Chaque mois, le Centre de musique baroque de Versailles vous concocte une playlist thématique à écouter pour vous immerger dans le répertoire musical français des XVIIe et XVIIIe siècles. Bonne écoute !
Playlist audio #15
Playlist par Benoît Dratwicki, chercheur et directeur artistique au CMBV
Comme tous les autres répertoires musicaux, le baroque français a lui aussi ses tubes, que vous connaissez peut-être sans le savoir… ou qu’il est urgent de découvrir. C’est à ce voyage au pays des pépites que vous convie la playlist « tubes du baroque français » imaginée par Benoît Dratwicki, directeur artistique du Centre de musique baroque de Versailles.

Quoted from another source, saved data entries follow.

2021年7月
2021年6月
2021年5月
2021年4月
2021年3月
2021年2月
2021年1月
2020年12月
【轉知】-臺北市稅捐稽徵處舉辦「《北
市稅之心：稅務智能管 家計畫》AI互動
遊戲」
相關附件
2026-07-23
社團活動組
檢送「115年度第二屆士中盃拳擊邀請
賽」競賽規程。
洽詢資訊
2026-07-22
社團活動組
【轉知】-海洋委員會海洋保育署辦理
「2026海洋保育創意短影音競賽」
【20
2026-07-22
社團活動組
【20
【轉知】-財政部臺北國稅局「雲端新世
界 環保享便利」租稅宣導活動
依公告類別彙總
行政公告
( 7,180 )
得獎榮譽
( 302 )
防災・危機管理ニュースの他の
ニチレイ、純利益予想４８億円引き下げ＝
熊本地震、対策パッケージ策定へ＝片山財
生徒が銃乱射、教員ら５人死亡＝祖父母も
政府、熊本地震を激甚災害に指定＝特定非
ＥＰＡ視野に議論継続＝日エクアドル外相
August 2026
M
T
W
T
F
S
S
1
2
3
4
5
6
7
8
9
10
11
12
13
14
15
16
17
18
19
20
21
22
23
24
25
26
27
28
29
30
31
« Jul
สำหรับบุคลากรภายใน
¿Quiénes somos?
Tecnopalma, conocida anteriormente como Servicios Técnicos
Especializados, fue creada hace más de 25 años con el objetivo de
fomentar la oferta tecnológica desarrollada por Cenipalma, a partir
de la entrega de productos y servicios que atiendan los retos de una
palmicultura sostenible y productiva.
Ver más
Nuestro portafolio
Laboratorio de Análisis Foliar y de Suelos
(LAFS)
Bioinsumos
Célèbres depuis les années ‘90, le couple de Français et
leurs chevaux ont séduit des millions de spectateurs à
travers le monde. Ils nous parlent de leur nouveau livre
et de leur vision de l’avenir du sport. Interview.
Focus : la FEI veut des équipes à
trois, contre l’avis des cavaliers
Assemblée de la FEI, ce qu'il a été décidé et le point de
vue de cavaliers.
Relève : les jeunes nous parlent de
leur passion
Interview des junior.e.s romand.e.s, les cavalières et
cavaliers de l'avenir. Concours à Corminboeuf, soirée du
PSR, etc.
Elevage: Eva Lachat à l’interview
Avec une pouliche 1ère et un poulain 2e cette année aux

À tout seigneur, tout honneur : une playlist de « best-off » du répertoire baroque français ne saurait débuter sans un hommage à Jean-Baptiste Lully, inventeur des genres et du style qui seront en usage pendant plus d’un siècle, entre 1660 et 1780. Si tout le monde connaît Lully comme le violoniste-danseur-compositeur proche de Louis XIV et de Molière, peu de gens connaissent vraiment sa musique ; ou alors, ils ignorent qu’ils entendent du Lully ! Pour réparer cette injustice, il faut écouter la somptueuse passacaille instrumentale et vocale du 5e acte d’Armide, la marche turque du Bourgeois gentilhomme et la scène du sommeil d’Atys, qui sont au nombre des pièces les plus emblématiques du compositeur.
Parmi les contemporains et successeurs de Lully, trois compositeurs occupent une place de choix et ont, eux aussi, laissé au moins un « tube ». C’est le cas de Marin Marais, violiste de la Musique du roi, chef d’orchestre de l’Opéra de Paris et compositeur, dont la fameuse « tempête » tiré de son opéra Alcyone fit frémir le public d’alors, et reste aujourd’hui encore un must du répertoire. Marc-Antoine Charpentier, plus discret en son temps car n’occupant pas de place officielle à la cour, fut redécouvert au XXe siècle. Et c’est finalement un peu au hasard qu’il doit sa postérité, puisque les pompeuses mesures initiales de son Te Deum avec orchestre en Ré majeur furent choisies comme générique de l’eurovision : tout le monde connaît donc Charpentier, mais beaucoup sans le savoir ! Moins célèbre mais pourtant très goûté des afficionados, le Kyrie introductif de la Missa assumpta est Maria représente, lui aussi – mais dans un genre totalement différent – l’un des fleurons de l’art sacré du XVIIe siècle. Enfin, François Couperin est la troisième figure emblématique du renouveau de la musique française après la mort de Lully : claveciniste de la Chambre du roi, acteur engagé de la fusion des goûts italiens et français (les « Goûts réunis »), il laisse un grand nombre de chefs-d’œuvre parmi lesquelles ses Leçons de ténèbres à une et deux voix se détachent tout particulièrement : piété et sensualité se mêlent en mélismes et en figurations véritablement « baroques ».
Le règne de Louis XV est marqué par la révélation d’un génie supérieur, qu’on regarde comme l’un des artisans du plus pur style français : Jean-Philippe Rameau. Si le compositeur s’essaie à presque tous les genres, ce sont surtout ses opéras qui marquent ses contemporains et fascinent encore aujourd’hui. Regorgeant de pages originales, touchant régulièrement au sublime, on ne sait que choisir pour témoigner de son art. Alors, c’est l’orage de Platée et la Danse du grand calumet de la paix (connu sous le titre « Les Sauvages ») tiré des Indes galantes qui ont été retenus, mais il y aurait tant d’autres pièces à faire entendre ! Le règne de Louis XVI est quant à lui placé sous le signe du renouveau stylistique avec au moins deux auteurs dignes de figurer au Parnasse musical : André-Ernest-Modeste Grétry dont la Marche égyptienne tirée de la comédie lyrique La Caravane du Caire attire résolument l’attention, et Christoph Willibald Gluck, connu pour ses sept opéras français, mais dont Orphée et Eurydice reste le plus célèbre, notamment grâce au Ballet des Ombres heureuses avec flûte soliste, empreint d’une irrésistible poésie aux accents déjà préromantiques.